**Exercise requirements**
Pull each line with the string "space" from the entries.

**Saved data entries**
........

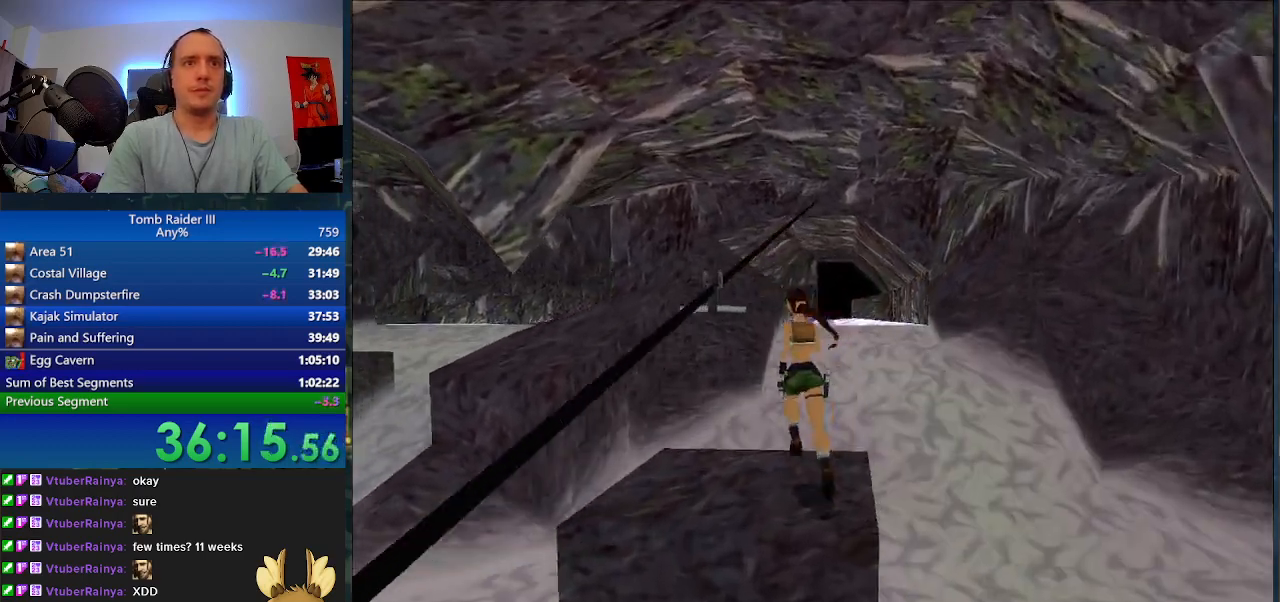
{"keys": ["a", "w"], "events": [[100, "space", "down"], [467, "space", "up"]]}
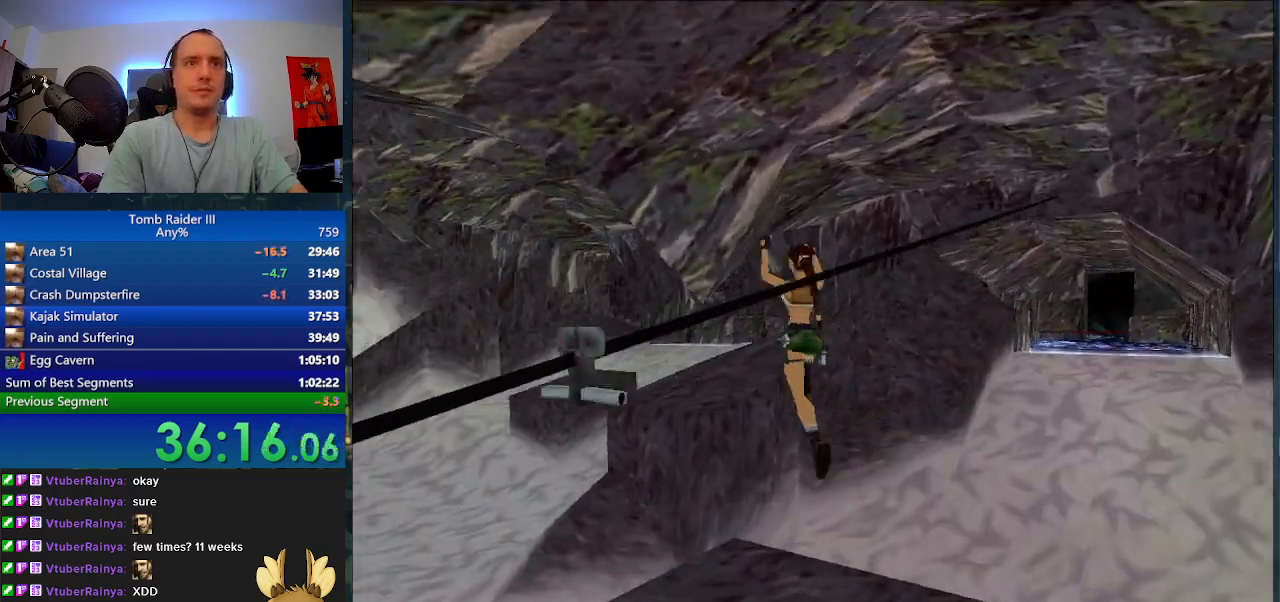
{"keys": ["a", "w"], "events": []}
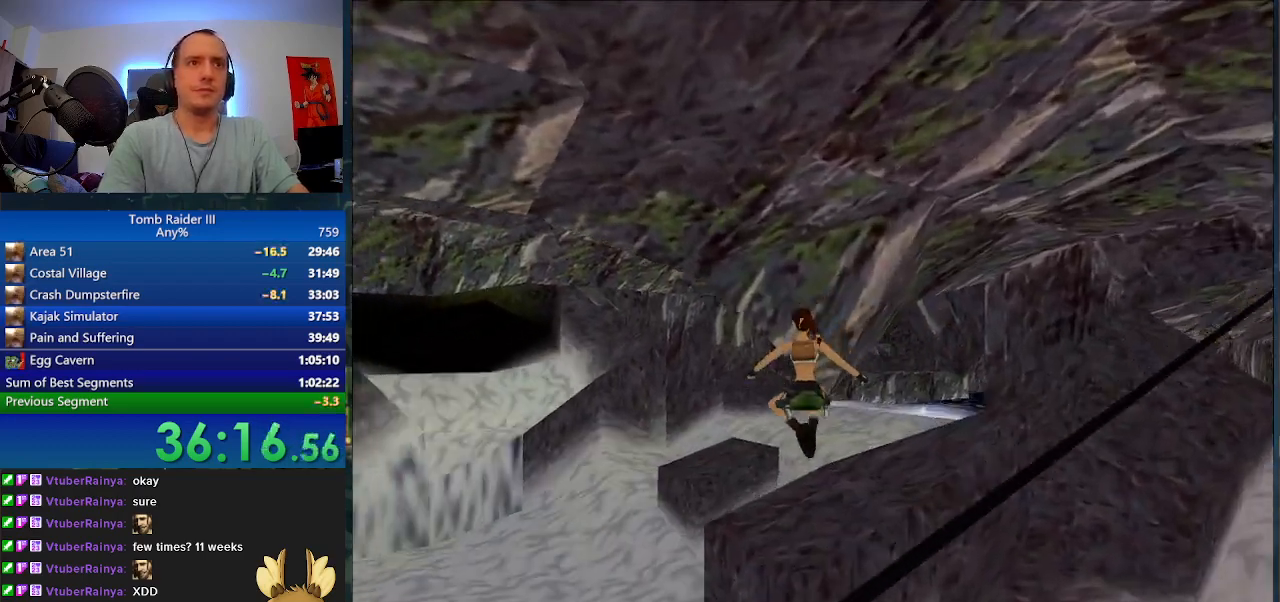
{"keys": ["space", "w"], "events": [[133, "a", "up"], [333, "space", "down"]]}
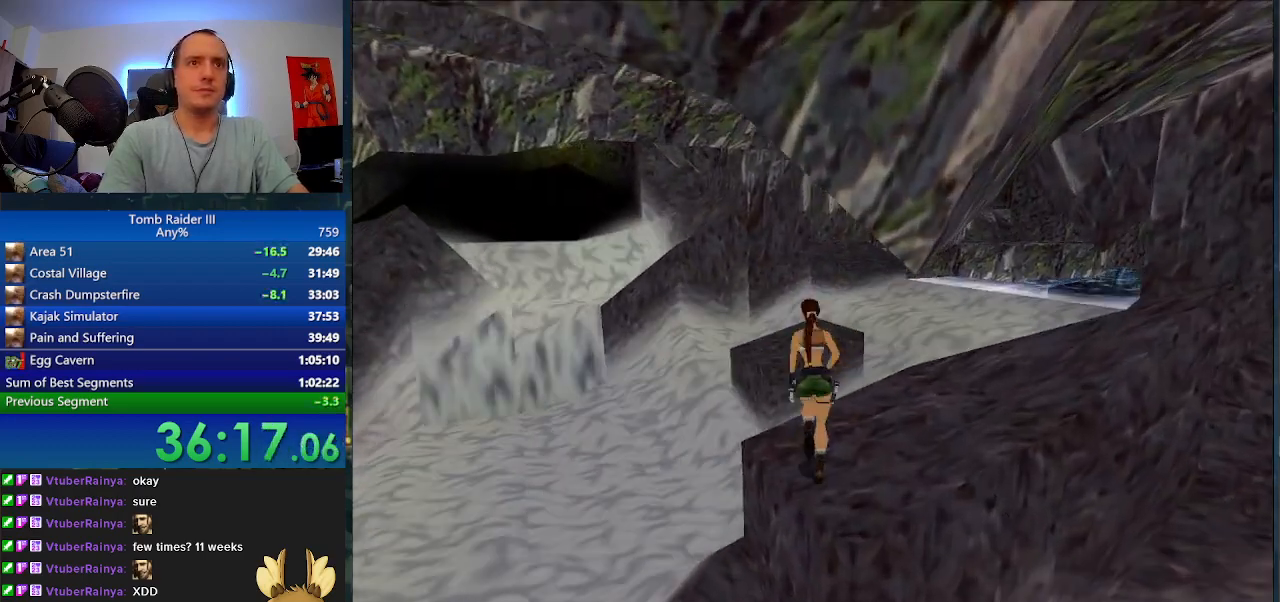
{"keys": ["a", "w"], "events": [[333, "a", "down"], [467, "space", "up"]]}
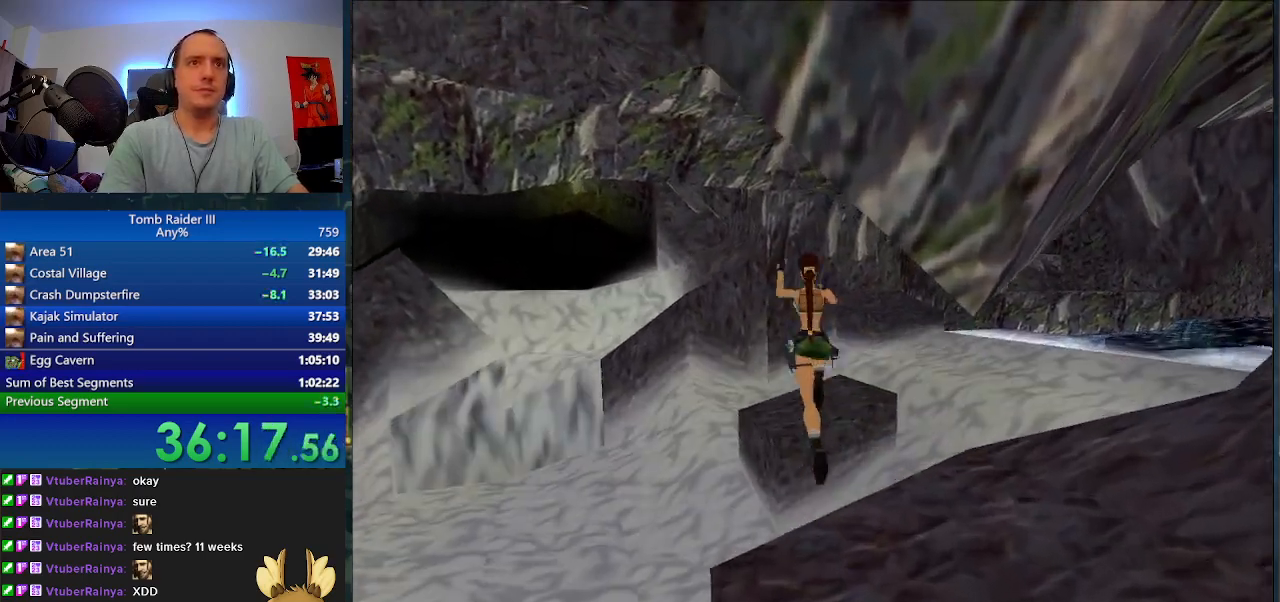
{"keys": ["d", "w"], "events": [[33, "a", "up"], [267, "d", "down"]]}
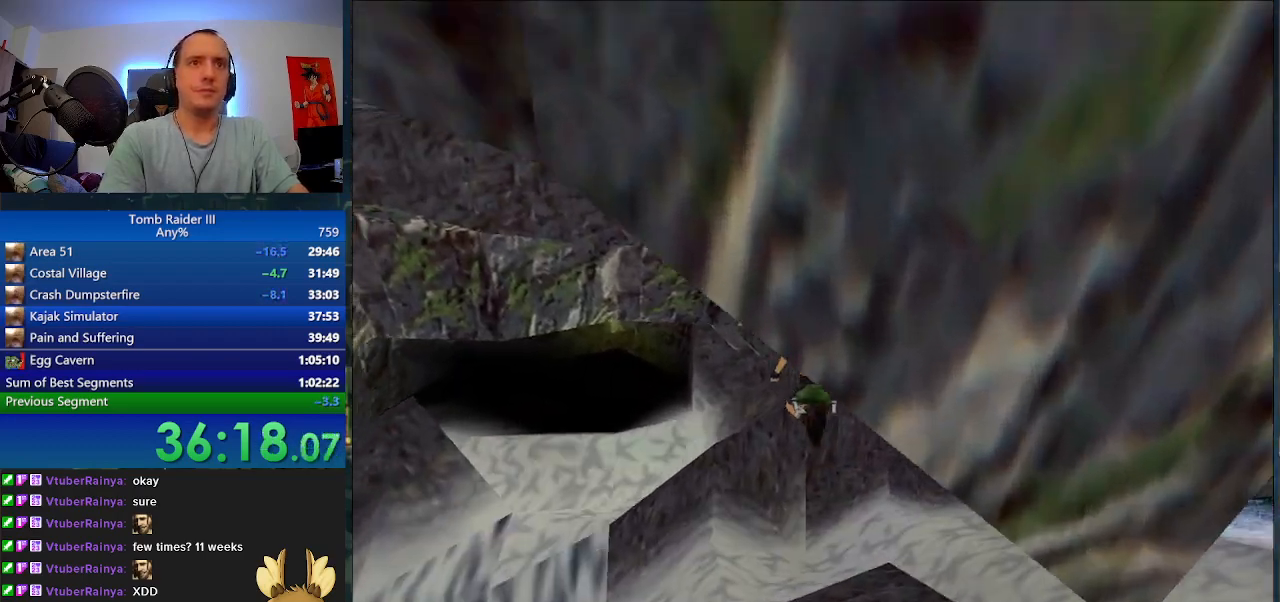
{"keys": ["d", "w"], "events": [[300, "d", "up"], [467, "d", "down"]]}
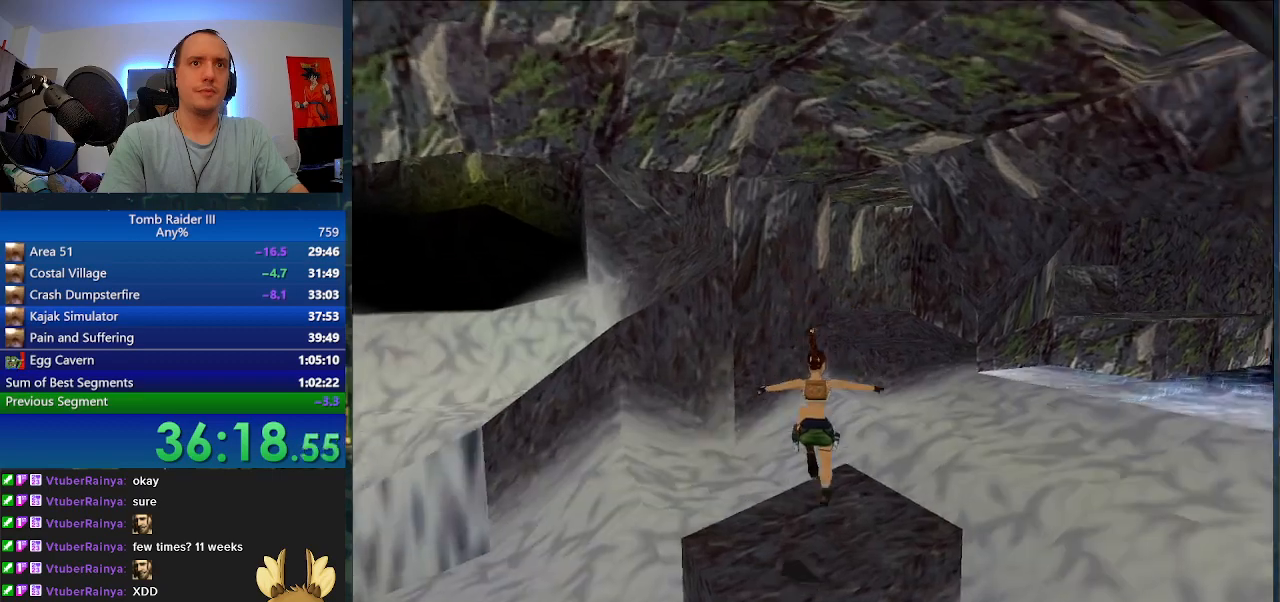
{"keys": ["space", "w"], "events": [[133, "d", "up"], [167, "space", "down"]]}
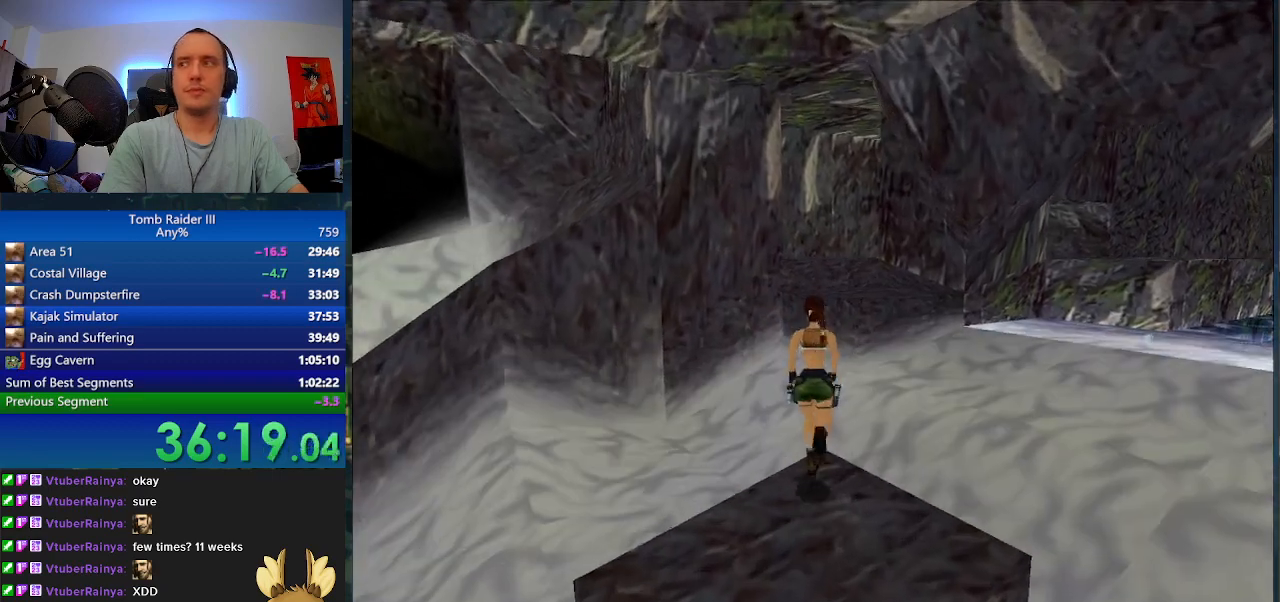
{"keys": ["d", "w"], "events": [[333, "space", "up"], [500, "d", "down"]]}
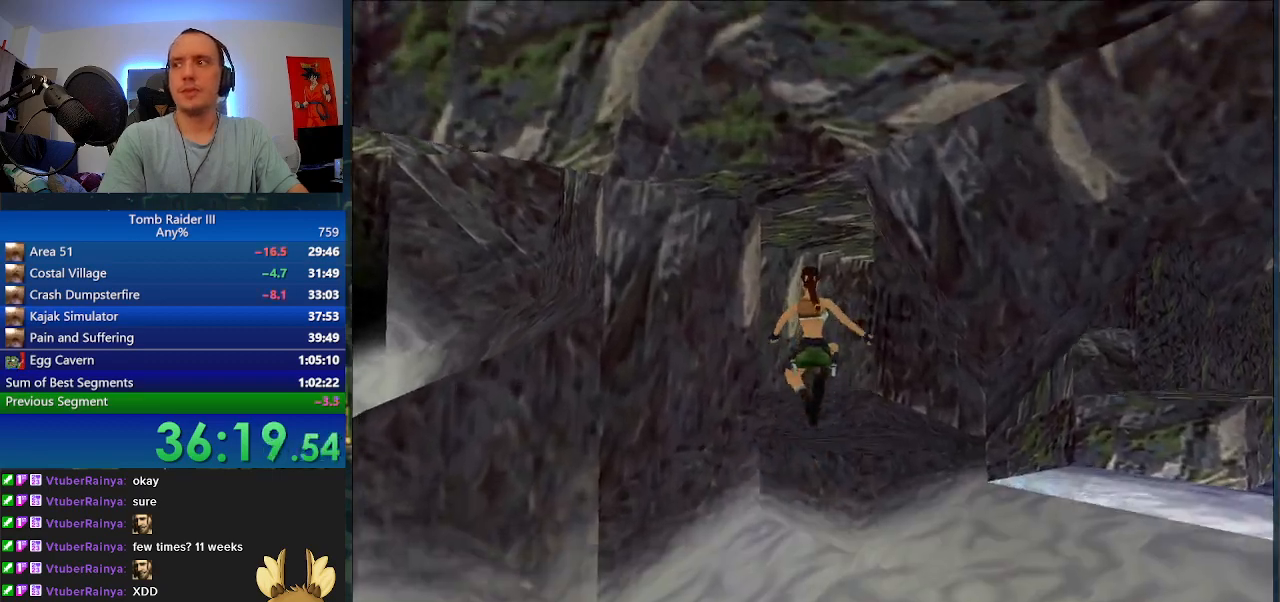
{"keys": ["w"], "events": [[200, "d", "up"]]}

........

**Response to the exercise**
{"keys": ["a", "w"], "events": [[100, "space", "down"], [467, "space", "up"]]}
{"keys": ["space", "w"], "events": [[133, "a", "up"], [333, "space", "down"]]}
{"keys": ["a", "w"], "events": [[333, "a", "down"], [467, "space", "up"]]}
{"keys": ["space", "w"], "events": [[133, "d", "up"], [167, "space", "down"]]}
{"keys": ["d", "w"], "events": [[333, "space", "up"], [500, "d", "down"]]}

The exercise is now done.